Medical Laboratory Scientists (MLS) and Medical Laboratory Technicians (MLT) are appropriate health professionals to communicate with patients about how to prepare for their clinical laboratory test, how to take care of them self after a venipuncture, what a clinical laboratory test analyzes, and which substances interfere with test results.  This type of information can be shared in written form, such as the Patient and Family Laboratory Safety Tip Brochures developed by the American Society for Clinical Laboratory Science (ASCLS) Patient Safety Committee.6 These brochures are written in an easy-to-read fashion using non-technical language, based upon evidence-based information.  These brochures can be downloaded, printed and shared with patients prior to or just after specimen collection.  They can also be distributed to care providers who can give them to patients when a clinical laboratory test is ordered. 

Sharing information about clinical laboratory testing with patients and their families is an opportunity to incorporate person-centered care into the practice of clinical laboratory science that can improve patient outcomes, patient satisfaction and patient safety.

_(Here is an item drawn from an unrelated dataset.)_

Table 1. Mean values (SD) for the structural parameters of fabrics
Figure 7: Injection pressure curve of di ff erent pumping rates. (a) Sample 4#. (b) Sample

1.  Institute of Medicine.  2001.  Crossing the Quality Chasm:  A New Health System for the 21st Century.  Washington, D.C., National Academy Press.

2..Institute of Medicine.  2003.  Health Professions Education. A Bridge to Quality. Washington, D.C., National Academy Press.  (p. 45)

 3.  Santana, M.J., Manalili, K., Jolley, R.J., Zlinsky, S., Quan, J., Lu, M.  2018.  How to practice person-centred care: a conceptual framework.  Health Expectations.  21: 429-440.

4.  National Patient Advocate Foundation.  Roadmap to Consumer Clarity in Health care Decision-Making.   www.npaf.org

5.  Falcon, M., Segura, M.R., Perez-Carceles, M.D., Osuna, E., Luna, A. 2010.  Health-related information provided to patients attending a private clinic for laboratory tests in Spain.  Patient Education and Counseling.  78(1): 134-137.